Le maintien de l’ordre à la française remis en cause

Dans sa décision, la Cour a en revanche mis hors de cause l’enquête et la procédure elle-même, qui ne sont pour elle entachées « d’aucun manquement à l’indépendance et à l’impartialité ». Mais pour parvenir à cette conclusion, elle s’appuie notamment sur le travail du Défenseur des droits, seule instance à avoir auditionné le préfet et son directeur de cabinet aux responsabilités à l’époque. Un paradoxe quand on constate que le travail fourni par cette institution est rarement considéré par les tribunaux et l’État.

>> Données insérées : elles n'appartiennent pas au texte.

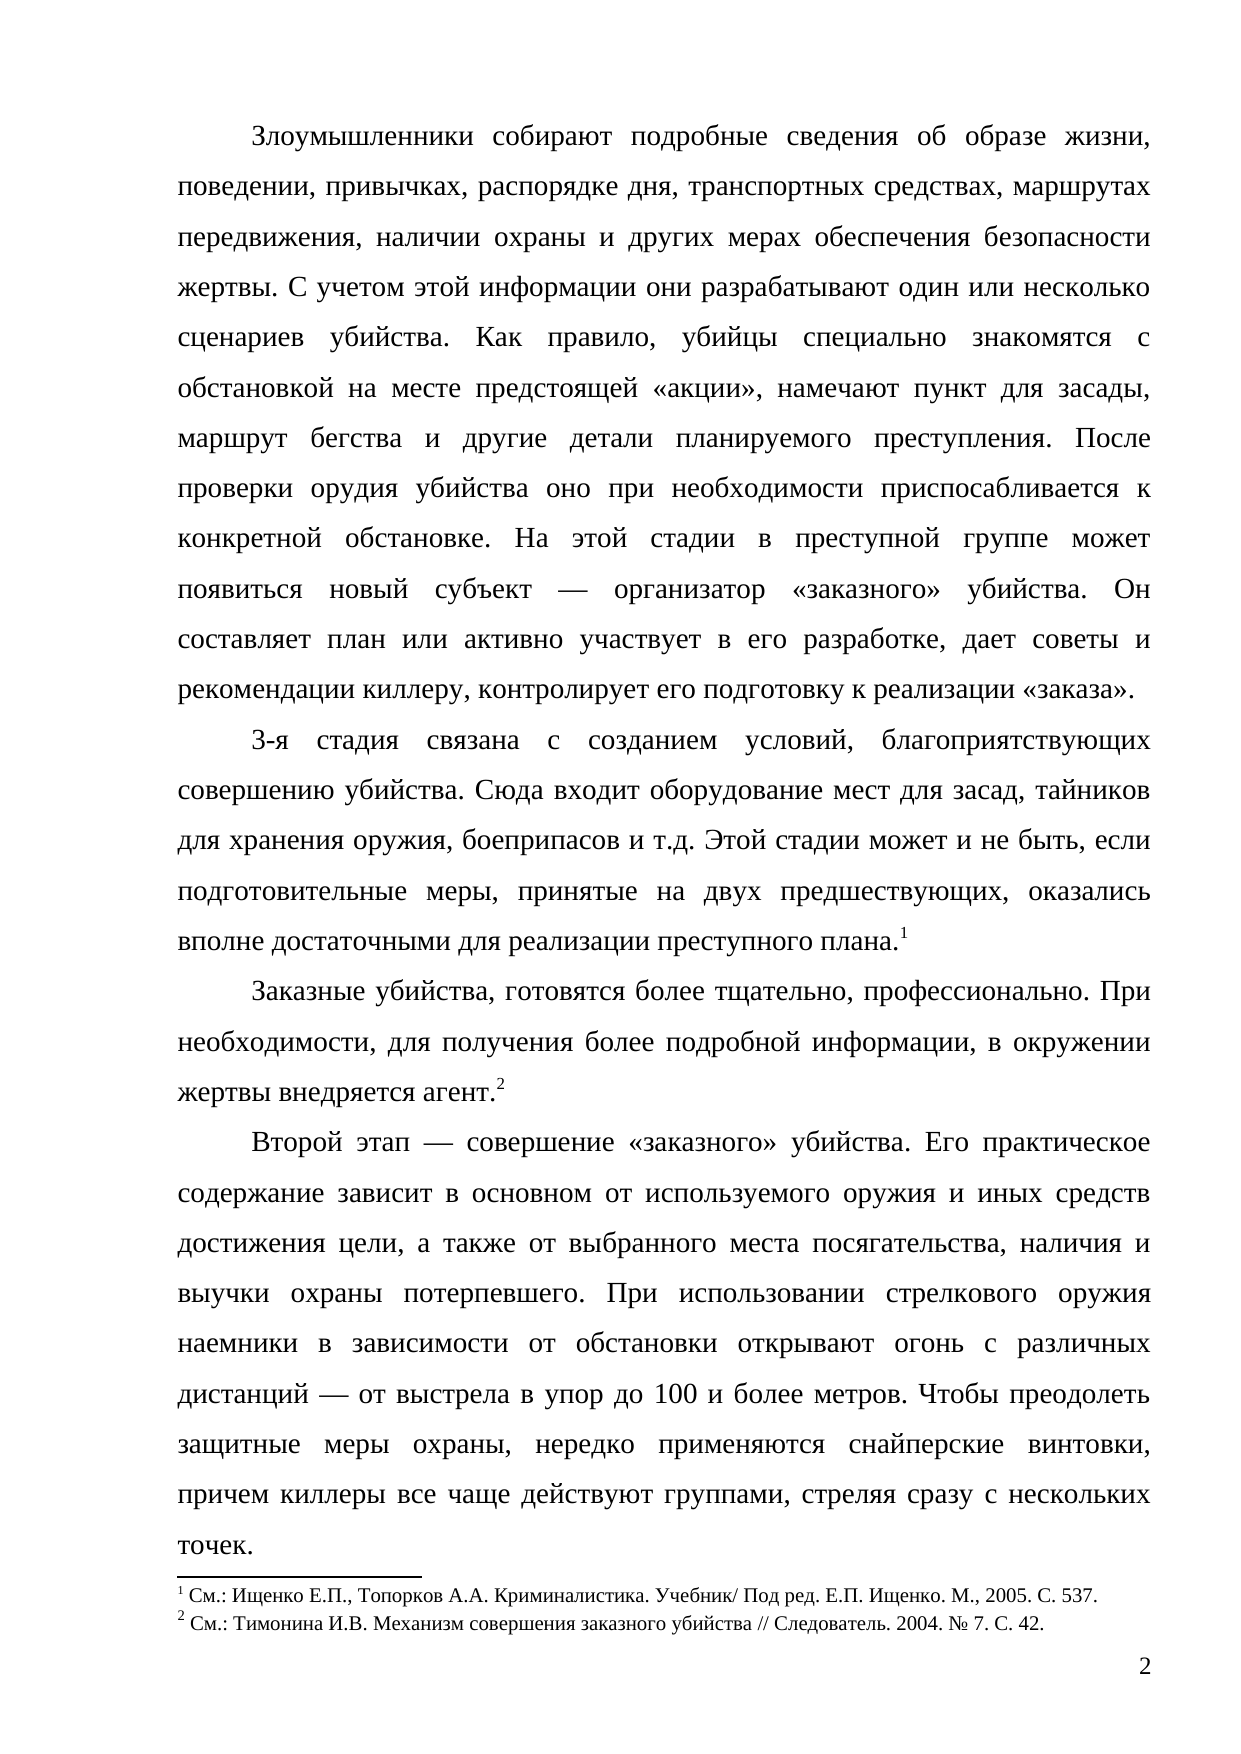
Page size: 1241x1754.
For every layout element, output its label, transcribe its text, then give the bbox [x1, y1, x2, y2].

En 2017, 2021 et encore en 2023, elle n’a cessé d’alerter sur les dérives du maintien de l’ordre, sans que cela n’empêche la persistance de graves violences à l’encontre des manifestants à Sainte-Soline en 2023 ou l’an dernier sur le tracé de l’autoroute Castres-Toulouse. Deux projets qui ont en commun, comme Sivens, d’avoir dû subi pendant des mois la violence d’État pour faire avancer des chantiers, avant que ceux-ci ne soit inévitablement déclarés illégaux par la justice.